The Atkinson cycle is becoming very popular in the construction of hybrid vehicles, as it offers high efficiency and low fuel consumption.

The main differences between the Otto and the Atkinson cycle are that, in the Atkinson, the intake valve closes later, reducing compression.

Furthermore, once the cycle has been completed inside the cylinder, the pressure is equal to atmospheric pressure; whereas, in Otto cycle engines, this pressure is much higher.

In general, we can say that Atkinson engines have a lower fuel consumption, as well as a longer service life, due to their lower compression ratio. However, they generate considerably less power than an Otto cycle engine.

Nikolaus Otto, the inventor of the internal combustion engine

Nikolaus Otto was born in Cologne on June 10, 1832. This German inventor has gone down in history as one of the most important engineers for the development of mankind, because in 1872, he materialised for the first time a four-stroke engine.

Despite not having a solid educational background, Otto came to prominence in 1864 when, together with Eugen Langen, he founded the world’s first engine factory, the NA Otto & Cie.

On a personal level, Nikolaus Otto was the father of Gustav Otto, co-founder of BMW together with Karl Rapp in 1917.

The role of Alphonse Beau de Rochas

As it usually happens with great advances, sometimes there are discrepancies about the authorship and, as it could not be otherwise, with Otto Cycle engines the same thing happened.
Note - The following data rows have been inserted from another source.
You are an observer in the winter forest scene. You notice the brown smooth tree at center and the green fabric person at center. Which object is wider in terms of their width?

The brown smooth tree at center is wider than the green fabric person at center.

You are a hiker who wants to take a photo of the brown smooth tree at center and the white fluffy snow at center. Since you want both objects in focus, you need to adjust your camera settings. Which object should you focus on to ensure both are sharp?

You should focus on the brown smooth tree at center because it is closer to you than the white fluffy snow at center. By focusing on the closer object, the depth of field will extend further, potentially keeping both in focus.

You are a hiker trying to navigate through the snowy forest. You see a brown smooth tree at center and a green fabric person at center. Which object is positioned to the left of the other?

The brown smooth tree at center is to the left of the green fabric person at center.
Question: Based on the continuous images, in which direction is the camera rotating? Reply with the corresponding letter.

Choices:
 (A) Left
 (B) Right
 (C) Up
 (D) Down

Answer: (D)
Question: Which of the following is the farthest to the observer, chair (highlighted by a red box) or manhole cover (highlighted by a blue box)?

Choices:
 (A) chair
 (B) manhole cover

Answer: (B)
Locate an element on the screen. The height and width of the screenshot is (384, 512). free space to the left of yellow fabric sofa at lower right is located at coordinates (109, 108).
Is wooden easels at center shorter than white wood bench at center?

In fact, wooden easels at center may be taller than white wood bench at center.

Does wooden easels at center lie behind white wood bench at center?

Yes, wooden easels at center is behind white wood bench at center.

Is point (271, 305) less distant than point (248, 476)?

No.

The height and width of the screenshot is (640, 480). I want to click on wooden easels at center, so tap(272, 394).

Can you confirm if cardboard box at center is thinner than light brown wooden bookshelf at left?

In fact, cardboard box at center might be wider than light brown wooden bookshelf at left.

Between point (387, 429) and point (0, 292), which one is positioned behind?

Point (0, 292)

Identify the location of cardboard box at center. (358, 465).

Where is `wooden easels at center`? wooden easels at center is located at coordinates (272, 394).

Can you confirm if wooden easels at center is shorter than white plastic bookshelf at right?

Sometimes it is not so easy to define the author in a single person; sometimes a breakthrough is the result of several milestones of different people.

The Otto Cycle engine was designed on paper by the French inventor Alphonse Beau de Rochas, in 1862, although an engine of these characteristics was not built until 4 years later.

The German Nikolaus August Otto, who in 1866, built the first internal combustion engine without knowing about Beau de Rochas’ invention, was responsible for its construction.

After a series of lawsuits, Otto had to financially compensate Beau de Rochas for plagiarism and although he obtained a very hefty amount, there is no doubt who actually took credit for it.